**TASK DESCRIPTION**
Copy out, from the data, each line containing the string "ktorú".

**DATA**
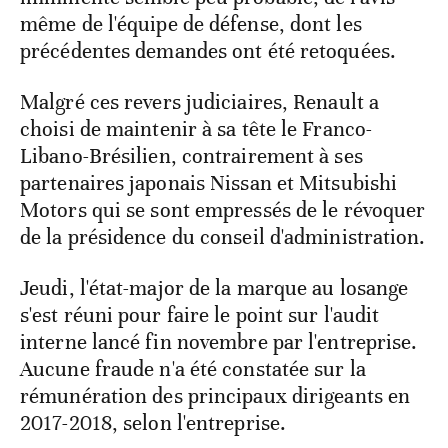
même de l'équipe de défense, dont les
précédentes demandes ont été retoquées.
Malgré ces revers judiciaires, Renault a
choisi de maintenir à sa tête le Franco-
Libano-Brésilien, contrairement à ses
partenaires japonais Nissan et Mitsubishi
Motors qui se sont empressés de le révoquer
de la présidence du conseil d'administration.
Jeudi, l'état-major de la marque au losange
s'est réuni pour faire le point sur l'audit
interne lancé fin novembre par l'entreprise.
Aucune fraude n'a été constatée sur la
rémunération des principaux dirigeants en
2017-2018, selon l'entreprise.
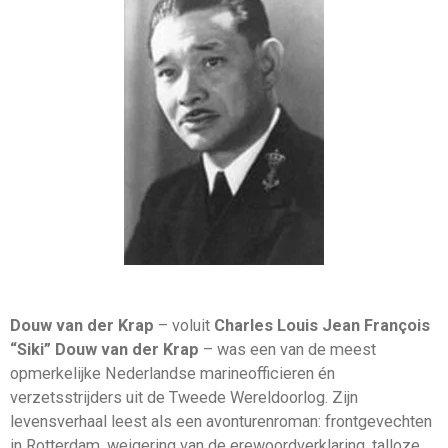
Douw
van
der
Krap
–
voluit
Charles
Louis
Jean
François
“Siki”
Douw
van
der
Krap
–
was
een
van
de
meest
opmerkelijke
Nederlandse
marineofficieren
én
verzetsstrijders
uit
de
Tweede
Wereldoorlog.
Zijn
levensverhaal
leest
als
een
avonturenroman:
frontgevechten
in
Rotterdam,
weigering
van
de
erewoordverklaring,
talloze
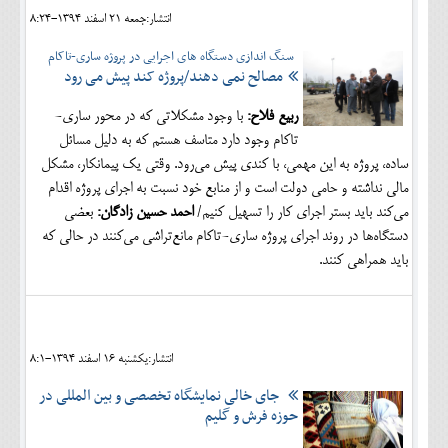
انتشار:جمعه 21 اسفند 1394-8:24
سنگ اندازی دستگاه های اجرایی در پروژه ساری-تاکام
مصالح نمی دهند/پروژه کند پیش می رود
ربیع فلاح:
با وجود مشکلاتی که در محور ساری-
تاکام وجود دارد متاسف هستم که به دلیل مسائل
ساده، پروژه به این مهمی، با کندی پیش می‌رود. وقتی یک پیمانکار، مشکل
مالی نداشته و حامی دولت است و از منابع خود نسبت به اجرای پروژه اقدام
می‌کند باید بستر اجرای کار را تسهیل کنیم/
احمد حسین زادگان:
بعضی
دستگاه‌ها در روند اجرای پروژه ساری-تاکام مانع‌تراشی می‌کنند در حالی که
باید همراهی کنند.
انتشار:يکشنبه 16 اسفند 1394-8:1
جای خالی نمایشگاه تخصصی و بین المللی در
حوزه فرش و گلیم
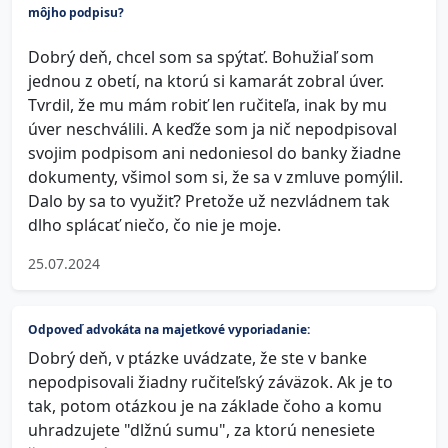
môjho podpisu?
Dobrý deň, chcel som sa spýtať. Bohužiaľ som
jednou z obetí, na ktorú si kamarát zobral úver.
Tvrdil, že mu mám robiť len ručiteľa, inak by mu
úver neschválili. A keďže som ja nič nepodpisoval
svojim podpisom ani nedoniesol do banky žiadne
dokumenty, všimol som si, že sa v zmluve pomýlil.
Dalo by sa to využiť? Pretože už nezvládnem tak
dlho splácať niečo, čo nie je moje.
25.07.2024
Odpoveď advokáta na majetkové vyporiadanie:
Dobrý deň, v ptázke uvádzate, že ste v banke
nepodpisovali žiadny ručiteľský záväzok. Ak je to
tak, potom otázkou je na základe čoho a komu
uhradzujete "dlžnú sumu", za ktorú nenesiete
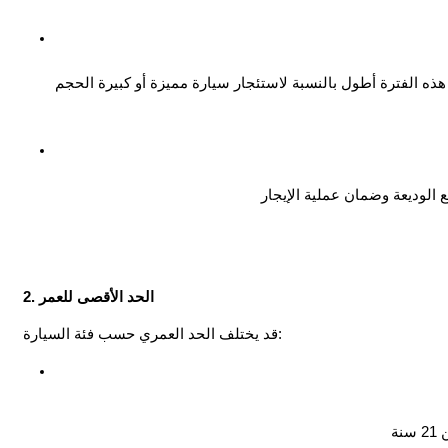
2. الحد الأقصى للعمر
قد يختلف الحد العمري حسب فئة السيارة:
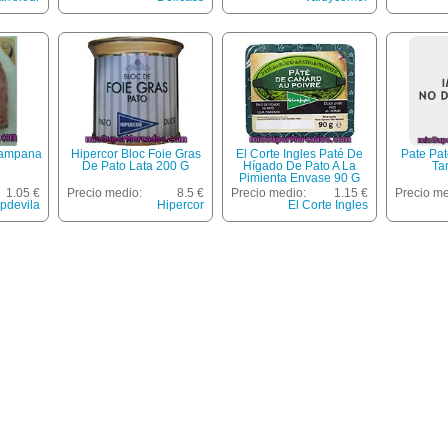
Campana
Hipercor Bloc Foie Gras
El Corte Ingles Paté De
Pate Pa
De Pato Lata 200 G
Hígado De Pato A La
Ta
Pimienta Envase 90 G
1.05 €
Precio medio:
8.5 €
Precio medio:
1.15 €
Precio me
pdevila
Hipercor
El Corte Ingles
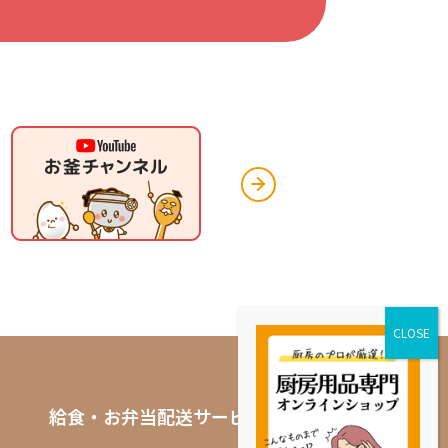
給食・お弁当配送サービス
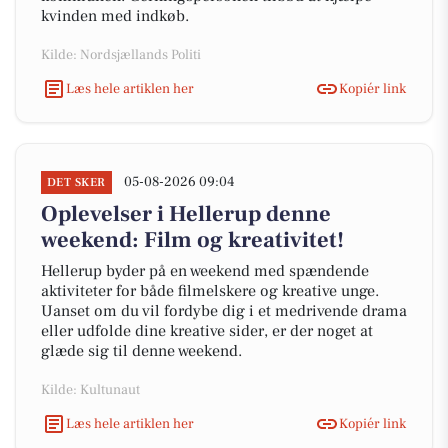
kvinden med indkøb.
Kilde: Nordsjællands Politi
Læs hele artiklen her
Kopiér link
05-08-2026 09:04
DET SKER
Oplevelser i Hellerup denne
weekend: Film og kreativitet!
Hellerup byder på en weekend med spændende
aktiviteter for både filmelskere og kreative unge.
Uanset om du vil fordybe dig i et medrivende drama
eller udfolde dine kreative sider, er der noget at
glæde sig til denne weekend.
Kilde: Kultunaut
Læs hele artiklen her
Kopiér link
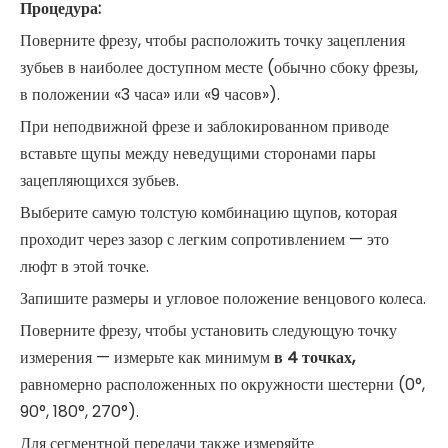
Процедура:
Поверните фрезу, чтобы расположить точку зацепления
зубьев в наиболее доступном месте (обычно сбоку фрезы,
в положении «3 часа» или «9 часов»).
При неподвижной фрезе и заблокированном приводе
вставьте щупы между неведущими сторонами пары
зацепляющихся зубьев.
Выберите самую толстую комбинацию щупов, которая
проходит через зазор с легким сопротивлением — это
люфт в этой точке.
Запишите размеры и угловое положение венцового колеса.
Поверните фрезу, чтобы установить следующую точку
измерения — измерьте как минимум
в 4 точках,
равномерно расположенных по окружности шестерни (0°,
90°, 180°, 270°).
Для сегментной передачи также измеряйте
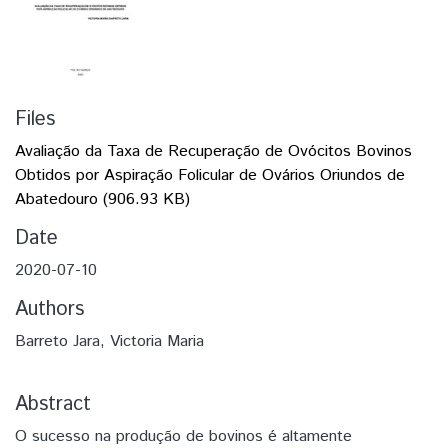
Files
Avaliação da Taxa de Recuperação de Ovócitos Bovinos
Obtidos por Aspiração Folicular de Ovários Oriundos de
Abatedouro
(906.93 KB)
Date
2020-07-10
Authors
Barreto Jara, Victoria Maria
Abstract
O sucesso na produção de bovinos é altamente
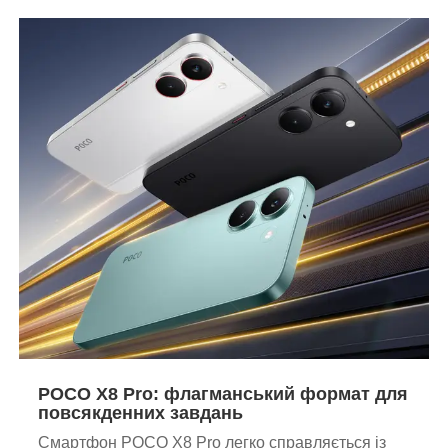
POCO X8 Pro: флагманський формат для
повсякденних завдань
Смартфон POCO X8 Pro легко справляється із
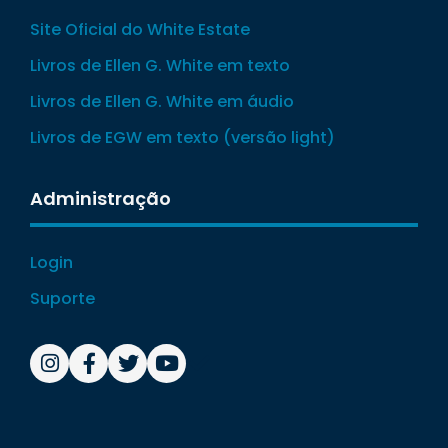
Site Oficial do White Estate
Livros de Ellen G. White em texto
Livros de Ellen G. White em áudio
Livros de EGW em texto (versão light)
Administração
Login
Suporte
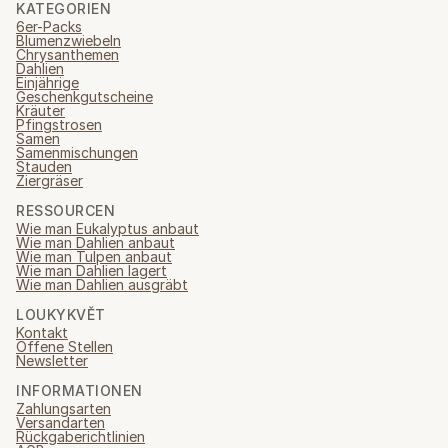
KATEGORIEN
6er-Packs
Blumenzwiebeln
Chrysanthemen
Dahlien
Einjährige
Geschenkgutscheine
Kräuter
Pfingstrosen
Samen
Samenmischungen
Stauden
Ziergräser
RESSOURCEN
Wie man Eukalyptus anbaut
Wie man Dahlien anbaut
Wie man Tulpen anbaut
Wie man Dahlien lagert
Wie man Dahlien ausgräbt
LOUKYKVĚT
Kontakt
Offene Stellen
Newsletter
INFORMATIONEN
Zahlungsarten
Versandarten
Rückgaberichtlinien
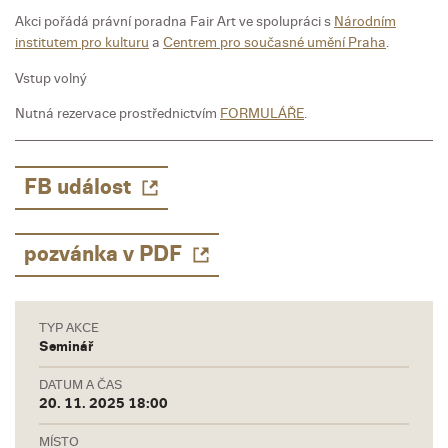
Akci pořádá právní poradna Fair Art ve spolupráci s
Národním
institutem pro kulturu
a
Centrem pro současné umění Praha
.
Vstup volný
Nutná rezervace prostřednictvím
FORMULÁŘE
.
FB událost
pozvánka v PDF
TYP AKCE
Seminář
DATUM A ČAS
20. 11. 2025 18:00
MÍSTO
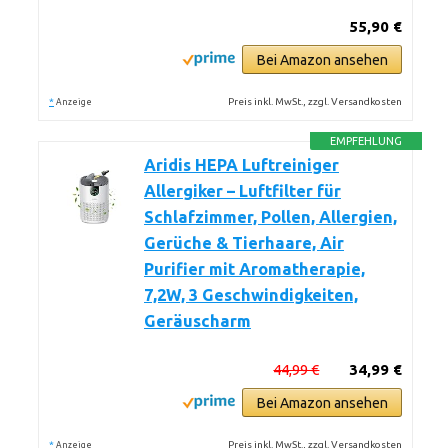
55,90 €
Bei Amazon ansehen
*
Preis inkl. MwSt., zzgl. Versandkosten
Anzeige
EMPFEHLUNG
Aridis HEPA Luftreiniger
Allergiker – Luftfilter für
Schlafzimmer, Pollen, Allergien,
Gerüche & Tierhaare, Air
Purifier mit Aromatherapie,
7,2W, 3 Geschwindigkeiten,
Geräuscharm
44,99 €
34,99 €
Bei Amazon ansehen
*
Preis inkl. MwSt., zzgl. Versandkosten
Anzeige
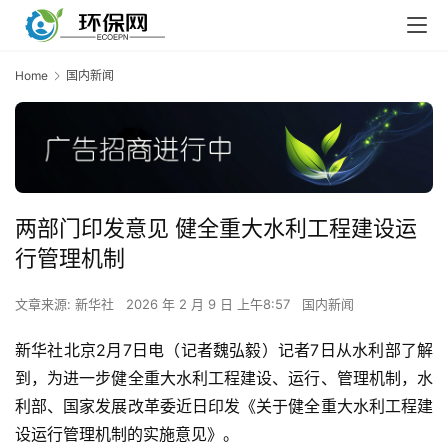
Home
国内新闻
两部门印发意见 健全重大水利工程建设运
行管理机制
文章来源: 新华社
2026 年 2 月 9 日 上午8:57
国内新闻
新华社北京2月7日电（记者魏弘毅）记者7日从水利部了解
到，为进一步健全重大水利工程建设、运行、管理机制，水
利部、国家发展改革委近日印发《关于健全重大水利工程建
设运行管理机制的实施意见》。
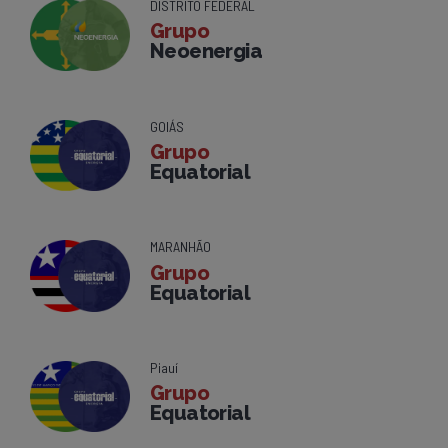
DISTRITO FEDERAL
Grupo
Neoenergia
GOIÁS
Grupo
Equatorial
MARANHÃO
Grupo
Equatorial
Piauí
Grupo
Equatorial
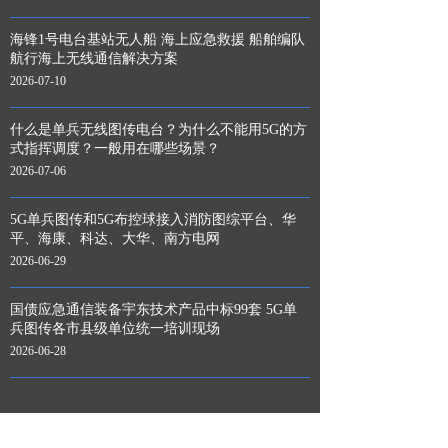
海锋1号电台基站无人船 海上应急救援 船舶编队
航行海上无线通信解决方案
2026-07-10
什么是单兵无线图传电台？为什么不能用5G的方
式指挥调度？一般用在哪些场景？
2026-07-06
5G单兵图传和5G布控球接入消防图综平台、华
平、海康、科达、大华、南方电网
2026-06-29
国债应急通信装备宇东技术产品中标99套 5G单
兵图传各市县级单位统一培训现场
2026-06-28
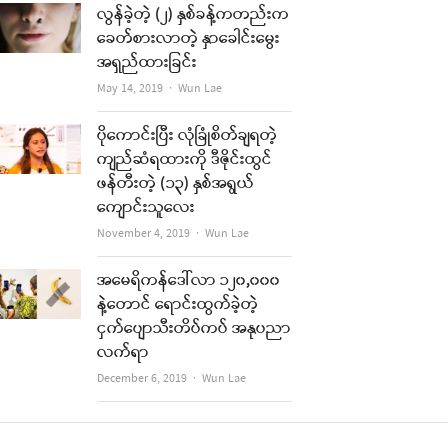
လွန်ခဲ့တဲ့ (၂) နှစ်ခန့်ကတည်းက
ခေတ်စားလာတဲ့ နှာခေါင်းမွေး
အရှည်ထားခြင်း
Author
May 14, 2019
Wun Lae
ပိုကောင်းပြီး လုံခြုံစိတ်ချရတဲ့
ကျည်ဆံရထားကို ဒီဇိုင်းထွင်
ဖန်တီးတဲ့ (၁၃) နှစ်အရွယ်
ကျောင်းသူလေး
Author
November 4, 2019
Wun Lae
အမေရိကန်ဒေါ်လာ ၁၂၀,၀၀၀
နဲ့တောင် ရောင်းထွက်ခဲ့တဲ့
ငှက်ပျောသီးတိပ်ကပ် အနုပညာ
လက်ရာ
Author
December 6, 2019
Wun Lae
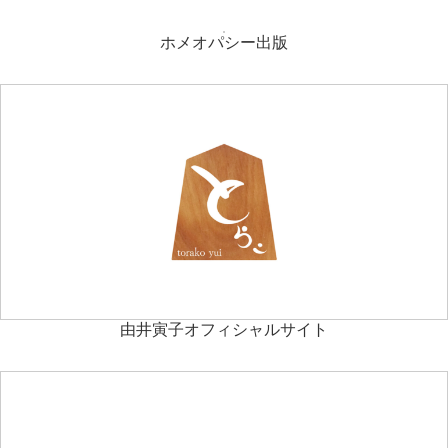
ホメオパシー出版
由井寅子オフィシャルサイト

**EXERCISE RESULT**
jednou z obetí, na ktorú si kamarát zobral úver.
uhradzujete "dlžnú sumu", za ktorú nenesiete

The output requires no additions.